The penalties are not theoretical. The Australian family law system has been calibrating them for forty years and the case law is not gentle.

  • Costs orders. The court can order you to pay the other side's legal costs, in part or in full, where non-disclosure has caused them. Add-back arguments cut the same way.
  • Adverse inferences. Where disclosure is incomplete, the court can infer the missing information would have been unhelpful to you. Quantum gets estimated against you, not for you.
  • Set-aside of orders. Final property orders can be set aside under section 79A of the Family Law Act if material non-disclosure is established later. The matter reopens. The peace you thought you had bought is unbought.
  • Contempt and perjury. False sworn statements are a criminal matter. Prosecutions are rare but they happen, and the Family Court has shown willingness to refer matters to the DPP.
  • Reputational rot with the bench. Judges remember. The barrister who appears in front of them next year remembers. The system is smaller than people think.

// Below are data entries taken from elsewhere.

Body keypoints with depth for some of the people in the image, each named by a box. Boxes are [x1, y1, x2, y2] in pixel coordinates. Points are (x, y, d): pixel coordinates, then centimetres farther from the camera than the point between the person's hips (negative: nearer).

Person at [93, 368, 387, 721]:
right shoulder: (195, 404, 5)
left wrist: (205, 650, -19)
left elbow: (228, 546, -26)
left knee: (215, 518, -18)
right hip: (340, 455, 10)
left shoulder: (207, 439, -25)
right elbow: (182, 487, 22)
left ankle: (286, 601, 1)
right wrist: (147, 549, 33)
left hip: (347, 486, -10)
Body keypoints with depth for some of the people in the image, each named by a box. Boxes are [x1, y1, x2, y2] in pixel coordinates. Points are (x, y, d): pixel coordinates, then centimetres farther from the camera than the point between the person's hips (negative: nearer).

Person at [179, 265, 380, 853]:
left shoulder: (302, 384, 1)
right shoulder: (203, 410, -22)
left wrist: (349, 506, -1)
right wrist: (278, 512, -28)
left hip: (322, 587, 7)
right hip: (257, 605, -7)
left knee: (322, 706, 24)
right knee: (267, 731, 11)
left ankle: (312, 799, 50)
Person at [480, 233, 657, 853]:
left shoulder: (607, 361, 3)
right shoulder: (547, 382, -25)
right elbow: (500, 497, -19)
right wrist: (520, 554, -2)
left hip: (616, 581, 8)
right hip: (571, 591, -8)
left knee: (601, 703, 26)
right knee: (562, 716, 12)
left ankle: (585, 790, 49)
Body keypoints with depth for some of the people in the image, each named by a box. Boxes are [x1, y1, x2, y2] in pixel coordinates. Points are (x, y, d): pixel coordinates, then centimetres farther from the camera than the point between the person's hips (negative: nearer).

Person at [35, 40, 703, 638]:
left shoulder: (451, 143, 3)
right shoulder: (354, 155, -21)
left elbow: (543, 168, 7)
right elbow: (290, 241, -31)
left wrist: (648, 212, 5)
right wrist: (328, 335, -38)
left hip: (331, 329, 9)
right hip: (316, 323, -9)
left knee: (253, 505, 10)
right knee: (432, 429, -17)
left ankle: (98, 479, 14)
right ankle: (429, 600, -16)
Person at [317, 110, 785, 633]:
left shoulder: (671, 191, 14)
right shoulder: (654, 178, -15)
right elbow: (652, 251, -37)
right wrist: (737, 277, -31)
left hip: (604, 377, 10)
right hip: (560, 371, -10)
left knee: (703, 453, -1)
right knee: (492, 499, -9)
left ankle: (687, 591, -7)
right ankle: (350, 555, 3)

Body metaphor. Hiding an asset is like a splinter you decide to leave under the skin. It doesn't dissolve. It walks. Three years on it's in a different finger and the infection has its own postcode.

NEVER the strategic move people imagine

I have heard the same fantasy a dozen times. "I'll keep the crypto wallet quiet, settle the rest, and crystallise it later." Or "the cash business does maybe fifteen grand a quarter and they'll never trace it." Or "the trust is discretionary, they can't touch it."

It doesn't work. Forensic accountants who specialise in family law matters are very good at what they do. Bank subpoenas reach offshore correspondent accounts. ATO data matching catches the cash business. The trust deed comes out in disclosure regardless. And the cost of the discovery, when it lands, is always greater than the cost of having disclosed.

The honest move is also the smart move. The full disclosure pack, prepared properly, is the foundation that lets your lawyer negotiate from confidence rather than fear. It is the thing that makes settlement possible, because the other side can verify what they're agreeing to. It is the thing that makes your sworn statements survivable.

The practical shape of doing it well

A few moves that genuinely help.

  • Start a disclosure folder on day one of separation. Not day one of litigation. Day one of separation. Cloud-synced, dated subfolders.
  • Pull twelve months of statements for every account before the bank's online portal cuts you off. Some banks limit retrieval to 90 days for closed accounts.
  • Get a registered valuation, not a real estate appraisal, for any property where the value is contested. The cost is $600 to $1,200 and it ends the argument.
  • Engage an accountant familiar with family law matters for the business and trust pieces. A general business accountant will miss the family-law-specific schedules.
  • Sign the affidavit slowly. Read every paragraph aloud. The five extra minutes is the cheapest insurance you will ever buy.

Disclose now. Disclose all. Disclose again.